Following mercury in a pristine park
Researchers track mercury from air to fish in a relatively pristine national park in northern Minnesota.
Evidence that links atmospheric mercury to methylmercury in fish is mounting in the scientific literature. In a paper published today on ES&T’s Research ASAP website (DOI: 10.1021/es060822h), researchers strongly identify atmospheric deposition as the source of mercury contaminating fish living in Voyageurs National Park. The study comes just weeks after another ES&T paper reported similar conclusions from the Experimental Lakes Area in northern Ontario, Canada.
Voyageurs National Park, in northern Minnesota, is a relatively pristine region with no point sources for mercury. Two of the park’s lakes, however, contain fish with some of the highest mercury concentrations in the state, and the federal government posted fish consumption advisories in the mid-1990s.
To determine the source of mercury in Voyageurs National Park and how it ends up in fish, a team of researchers led by Jim Wiener of the University of Wisconsin–La Crosse measured mercury in bedrock and soils, and they statistically modeled lake and wetland functions. To study the food chain, the team analyzed 1-year-old yellow perch, which are eaten by loons and larger fish. One of the perch’s predators, the northern pike, was also tested; those data will be published later.
The team found negligible geologic sources of mercury in 17 of the area’s lakes and in the stream or groundwater catchments that feed them; however, sediment cores record that airborne mercury accounted for two-thirds of total mercury accumulated after 1900. The researchers concluded that atmospheric deposition from anthropogenic activities dominates the contemporary source of mercury pollution.

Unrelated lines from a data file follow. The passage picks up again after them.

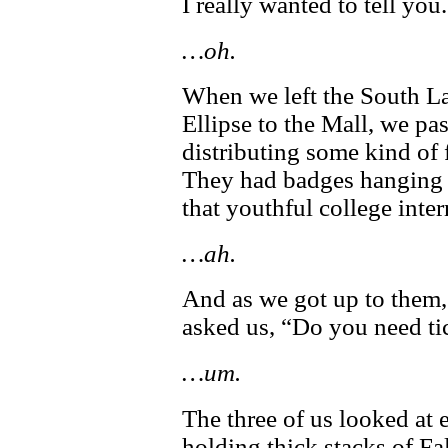
I really wanted to tell you.
…oh.
When we left the South L
Ellipse to the Mall, we p
distributing some kind of 
They had badges hanging f
that youthful college inter
…ah.
And as we got up to them, 
asked us, “Do you need tic
…um.
The three of us looked at 
holding thick stacks of F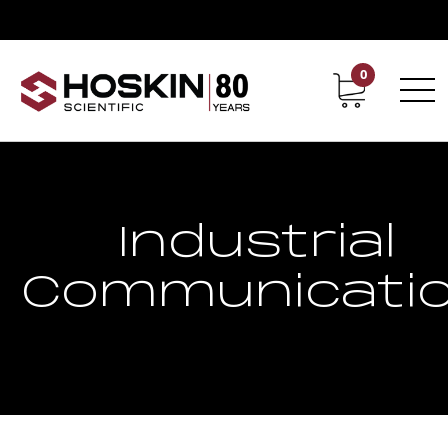
0
Contact
Career
Industrial
Communicati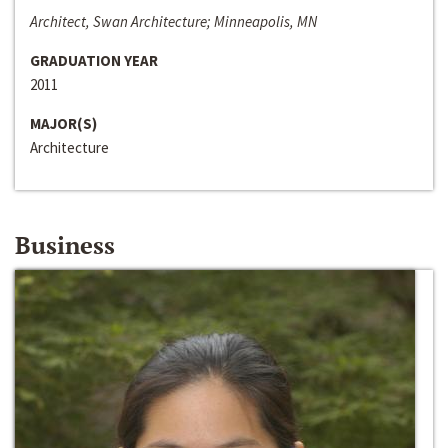
Architect, Swan Architecture; Minneapolis, MN
GRADUATION YEAR
2011
MAJOR(S)
Architecture
Business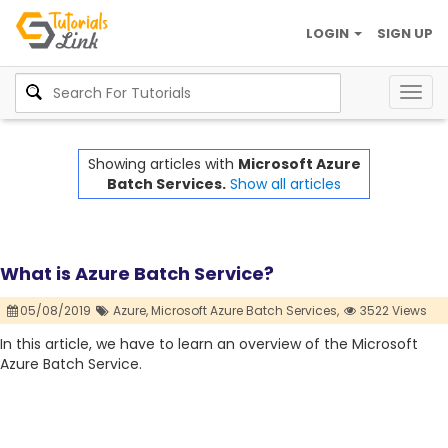
LOGIN
SIGN UP
Togg
navig
Showing articles with
Microsoft Azure
Batch Services.
Show all articles
What is Azure Batch Service?
05/08/2019
Azure,
Microsoft Azure Batch Services,
3522 Views
In this article, we have to learn an overview of the Microsoft
Azure Batch Service.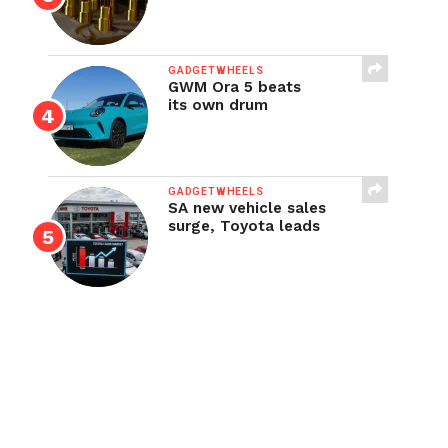
GADGETWHEELS
GWM Ora 5 beats
its own drum
GADGETWHEELS
SA new vehicle sales
surge, Toyota leads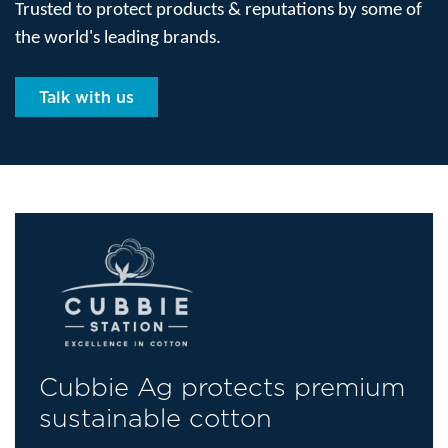
Trusted to protect products & reputations by some of
the world's leading brands.
Talk with us
Cubbie Ag protects premium
sustainable cotton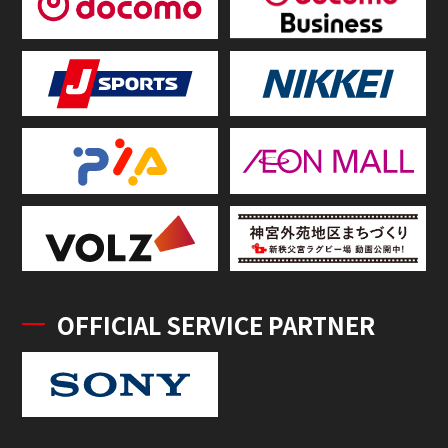
OFFICIAL SERVICE PARTNER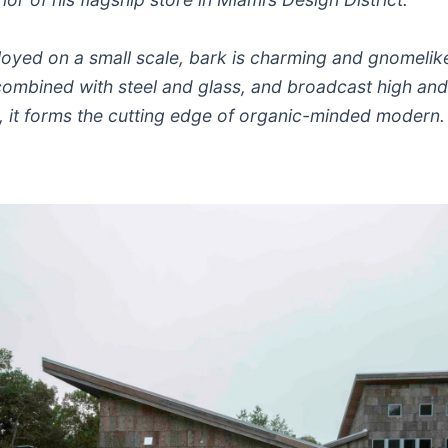
oyed on a small scale, bark is charming and gnomelik
combined with steel and glass, and broadcast high an
, it forms the cutting edge of organic-minded modern.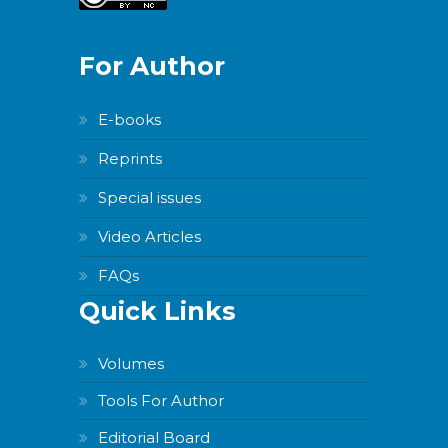
Version
For Author
E-books
WordPress
Reprints
Carousel
Free
Special issues
Version
Video Articles
FAQs
Quick Links
WordPress
Carousel
Volumes
Free
Version
Tools For Author
Editorial Board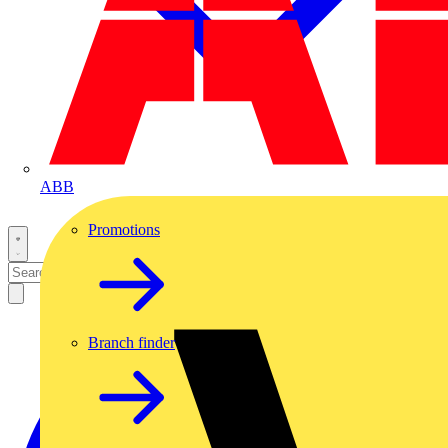
ABB
Promotions
Branch finder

Atmospheric mercury deposition appears to be the only factor in the ecosystem that doesn’t vary spatially, Wiener points out, referring to data from the Mercury Deposition Network. Between lakes, mercury levels in the perch varied 5-fold, whereas mercury levels in the pike varied 10-fold. Such variations, the team says, are caused by differences in wetland and lake behavior.
For example, total organic carbon served as an indicator of wetland output into the lakes. The team documented wetlands exporting methylmercury—the form of mercury that bioaccumulates in fish—along with the organic matter. That export rate differed among disparate watersheds but was highly correlated with the methylmercury concentrations in lakes and fish.
“My overall impression,” says Ed Swain of the Minnesota Pollution Control Agency, which provided financial support for the research, is that the new work “confirms in a single study a lot of our modern understanding of mercury.” Although many of the team’s conclusions have long been suspected and some have been published in bits and pieces (e.g., as results from METAALICUS), “no one had put it all together before,” Swain says.
“It’s a neat demonstration of the fact that a lot of our mercury problems in North America are in areas that are pretty pristine,” adds Drew Bodaly, project leader of the Penobscot River Mercury Study in Maine and a former researcher with Fisheries and Oceans Canada.
The results solidly point to atmospheric mercury as the source of mercury in fish, Bodaly says. In the past, variability in mercury levels in both lakes and fish across a region has been used as an argument against atmospheric sources for mercury. Swain suggests that the variation among watersheds shows that each aquatic system processes mercury from the atmosphere in a unique way but with direct relationships to changes in mercury levels. “The implication is that if you lowered the mercury inputs... in each lake, the contamination levels would go down,” he says.
Bodaly also points to the continued effects of acid precipitation, which influences pH and sulfate levels. In the team’s models, the lower-pH, higher-sulfate lakes tended to have fish with higher mercury levels, he notes. “As a factor, [acid rain] hasn’t gone away.”